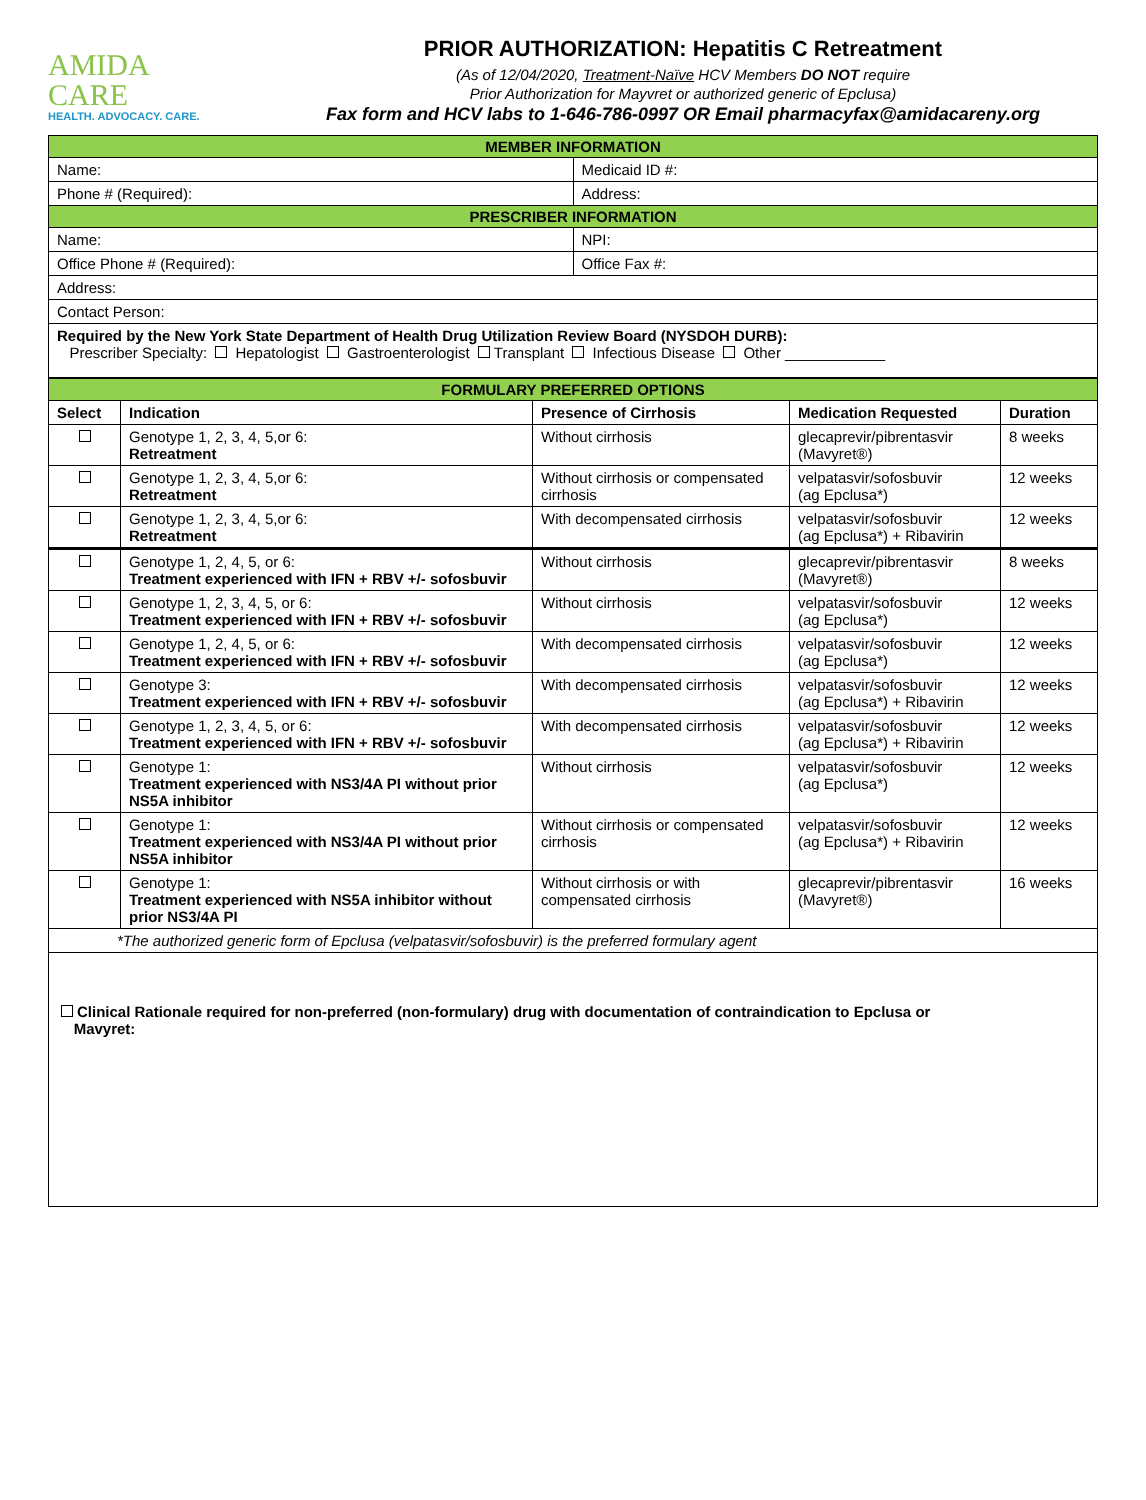AMIDA
CARE
HEALTH. ADVOCACY. CARE.
PRIOR AUTHORIZATION: Hepatitis C Retreatment
(As of 12/04/2020, Treatment-Naïve HCV Members DO NOT require
Prior Authorization for Mayvret or authorized generic of Epclusa)
Fax form and HCV labs to 1-646-786-0997 OR Email pharmacyfax@amidacareny.org
| MEMBER INFORMATION | |
| Name: | Medicaid ID #: |
| Phone # (Required): | Address: |
| PRESCRIBER INFORMATION | |
| Name: | NPI: |
| Office Phone # (Required): | Office Fax #: |
| Address: | |
| Contact Person: | |
| Required by the New York State Department of Health Drug Utilization Review Board (NYSDOH DURB): Prescriber Specialty: Hepatologist Gastroenterologist Transplant Infectious Disease Other ____________ | |
| FORMULARY PREFERRED OPTIONS | | | | |
| Select | Indication | Presence of Cirrhosis | Medication Requested | Duration |
| | Genotype 1, 2, 3, 4, 5,or 6: Retreatment | Without cirrhosis | glecaprevir/pibrentasvir (Mavyret®) | 8 weeks |
| | Genotype 1, 2, 3, 4, 5,or 6: Retreatment | Without cirrhosis or compensated cirrhosis | velpatasvir/sofosbuvir (ag Epclusa*) | 12 weeks |
| | Genotype 1, 2, 3, 4, 5,or 6: Retreatment | With decompensated cirrhosis | velpatasvir/sofosbuvir (ag Epclusa*) + Ribavirin | 12 weeks |
| | Genotype 1, 2, 4, 5, or 6: Treatment experienced with IFN + RBV +/- sofosbuvir | Without cirrhosis | glecaprevir/pibrentasvir (Mavyret®) | 8 weeks |
| | Genotype 1, 2, 3, 4, 5, or 6: Treatment experienced with IFN + RBV +/- sofosbuvir | Without cirrhosis | velpatasvir/sofosbuvir (ag Epclusa*) | 12 weeks |
| | Genotype 1, 2, 4, 5, or 6: Treatment experienced with IFN + RBV +/- sofosbuvir | With decompensated cirrhosis | velpatasvir/sofosbuvir (ag Epclusa*) | 12 weeks |
| | Genotype 3: Treatment experienced with IFN + RBV +/- sofosbuvir | With decompensated cirrhosis | velpatasvir/sofosbuvir (ag Epclusa*) + Ribavirin | 12 weeks |
| | Genotype 1, 2, 3, 4, 5, or 6: Treatment experienced with IFN + RBV +/- sofosbuvir | With decompensated cirrhosis | velpatasvir/sofosbuvir (ag Epclusa*) + Ribavirin | 12 weeks |
| | Genotype 1: Treatment experienced with NS3/4A PI without prior NS5A inhibitor | Without cirrhosis | velpatasvir/sofosbuvir (ag Epclusa*) | 12 weeks |
| | Genotype 1: Treatment experienced with NS3/4A PI without prior NS5A inhibitor | Without cirrhosis or compensated cirrhosis | velpatasvir/sofosbuvir (ag Epclusa*) + Ribavirin | 12 weeks |
| | Genotype 1: Treatment experienced with NS5A inhibitor without prior NS3/4A PI | Without cirrhosis or with compensated cirrhosis | glecaprevir/pibrentasvir (Mavyret®) | 16 weeks |
| *The authorized generic form of Epclusa (velpatasvir/sofosbuvir) is the preferred formulary agent | | | | |
| Clinical Rationale required for non-preferred (non-formulary) drug with documentation of contraindication to Epclusa or Mavyret: | | | | |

> _ACTION ITEM_:
Without the pictures, restate all of the entries above verbatim.

> _EXPECTED ANSWER_:
AMIDA
CARE
HEALTH. ADVOCACY. CARE.
PRIOR AUTHORIZATION: Hepatitis C Retreatment
(As of 12/04/2020, Treatment-Naïve HCV Members DO NOT require
Prior Authorization for Mayvret or authorized generic of Epclusa)
Fax form and HCV labs to 1-646-786-0997 OR Email pharmacyfax@amidacareny.org
| MEMBER INFORMATION | |
| Name: | Medicaid ID #: |
| Phone # (Required): | Address: |
| PRESCRIBER INFORMATION | |
| Name: | NPI: |
| Office Phone # (Required): | Office Fax #: |
| Address: | |
| Contact Person: | |
| Required by the New York State Department of Health Drug Utilization Review Board (NYSDOH DURB): Prescriber Specialty: Hepatologist Gastroenterologist Transplant Infectious Disease Other ____________ | |
| FORMULARY PREFERRED OPTIONS | | | | |
| Select | Indication | Presence of Cirrhosis | Medication Requested | Duration |
| | Genotype 1, 2, 3, 4, 5,or 6: Retreatment | Without cirrhosis | glecaprevir/pibrentasvir (Mavyret®) | 8 weeks |
| | Genotype 1, 2, 3, 4, 5,or 6: Retreatment | Without cirrhosis or compensated cirrhosis | velpatasvir/sofosbuvir (ag Epclusa*) | 12 weeks |
| | Genotype 1, 2, 3, 4, 5,or 6: Retreatment | With decompensated cirrhosis | velpatasvir/sofosbuvir (ag Epclusa*) + Ribavirin | 12 weeks |
| | Genotype 1, 2, 4, 5, or 6: Treatment experienced with IFN + RBV +/- sofosbuvir | Without cirrhosis | glecaprevir/pibrentasvir (Mavyret®) | 8 weeks |
| | Genotype 1, 2, 3, 4, 5, or 6: Treatment experienced with IFN + RBV +/- sofosbuvir | Without cirrhosis | velpatasvir/sofosbuvir (ag Epclusa*) | 12 weeks |
| | Genotype 1, 2, 4, 5, or 6: Treatment experienced with IFN + RBV +/- sofosbuvir | With decompensated cirrhosis | velpatasvir/sofosbuvir (ag Epclusa*) | 12 weeks |
| | Genotype 3: Treatment experienced with IFN + RBV +/- sofosbuvir | With decompensated cirrhosis | velpatasvir/sofosbuvir (ag Epclusa*) + Ribavirin | 12 weeks |
| | Genotype 1, 2, 3, 4, 5, or 6: Treatment experienced with IFN + RBV +/- sofosbuvir | With decompensated cirrhosis | velpatasvir/sofosbuvir (ag Epclusa*) + Ribavirin | 12 weeks |
| | Genotype 1: Treatment experienced with NS3/4A PI without prior NS5A inhibitor | Without cirrhosis | velpatasvir/sofosbuvir (ag Epclusa*) | 12 weeks |
| | Genotype 1: Treatment experienced with NS3/4A PI without prior NS5A inhibitor | Without cirrhosis or compensated cirrhosis | velpatasvir/sofosbuvir (ag Epclusa*) + Ribavirin | 12 weeks |
| | Genotype 1: Treatment experienced with NS5A inhibitor without prior NS3/4A PI | Without cirrhosis or with compensated cirrhosis | glecaprevir/pibrentasvir (Mavyret®) | 16 weeks |
| *The authorized generic form of Epclusa (velpatasvir/sofosbuvir) is the preferred formulary agent | | | | |
| Clinical Rationale required for non-preferred (non-formulary) drug with documentation of contraindication to Epclusa or Mavyret: | | | | |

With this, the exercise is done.